PROMPT: Pick out each line of the data below that contains the word "oder" and copy those lines in full.

PROVIDED INFORMATION:
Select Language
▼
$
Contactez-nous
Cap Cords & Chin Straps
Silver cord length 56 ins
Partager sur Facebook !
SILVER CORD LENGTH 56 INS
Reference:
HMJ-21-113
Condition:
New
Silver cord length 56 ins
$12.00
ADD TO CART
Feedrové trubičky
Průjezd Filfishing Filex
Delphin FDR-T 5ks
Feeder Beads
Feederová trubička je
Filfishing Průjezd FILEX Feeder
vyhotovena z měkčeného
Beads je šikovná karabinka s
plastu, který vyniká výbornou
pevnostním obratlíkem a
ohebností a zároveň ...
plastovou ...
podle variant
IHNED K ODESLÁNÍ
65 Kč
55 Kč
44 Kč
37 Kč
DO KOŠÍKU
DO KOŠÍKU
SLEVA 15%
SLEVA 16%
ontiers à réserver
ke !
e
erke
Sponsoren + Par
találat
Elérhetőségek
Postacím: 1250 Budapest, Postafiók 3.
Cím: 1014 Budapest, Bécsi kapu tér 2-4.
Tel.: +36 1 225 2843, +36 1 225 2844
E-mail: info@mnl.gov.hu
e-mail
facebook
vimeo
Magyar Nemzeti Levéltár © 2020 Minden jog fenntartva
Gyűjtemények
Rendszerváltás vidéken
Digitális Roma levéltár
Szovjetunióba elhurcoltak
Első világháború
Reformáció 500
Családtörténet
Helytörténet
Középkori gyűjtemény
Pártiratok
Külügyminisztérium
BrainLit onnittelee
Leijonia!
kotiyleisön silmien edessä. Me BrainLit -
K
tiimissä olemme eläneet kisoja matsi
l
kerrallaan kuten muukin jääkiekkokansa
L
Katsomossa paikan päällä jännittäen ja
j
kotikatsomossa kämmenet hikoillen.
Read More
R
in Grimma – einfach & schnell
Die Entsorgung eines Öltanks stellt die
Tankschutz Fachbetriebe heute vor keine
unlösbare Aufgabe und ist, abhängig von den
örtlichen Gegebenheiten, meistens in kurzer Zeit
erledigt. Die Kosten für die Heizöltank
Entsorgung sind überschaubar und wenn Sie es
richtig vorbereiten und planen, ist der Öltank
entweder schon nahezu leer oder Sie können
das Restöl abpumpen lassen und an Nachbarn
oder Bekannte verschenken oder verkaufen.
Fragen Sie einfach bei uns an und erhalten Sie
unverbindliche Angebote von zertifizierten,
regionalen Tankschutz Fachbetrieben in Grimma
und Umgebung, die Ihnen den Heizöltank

YOUR RESPONSE:
entweder schon nahezu leer oder Sie können
oder Bekannte verschenken oder verkaufen.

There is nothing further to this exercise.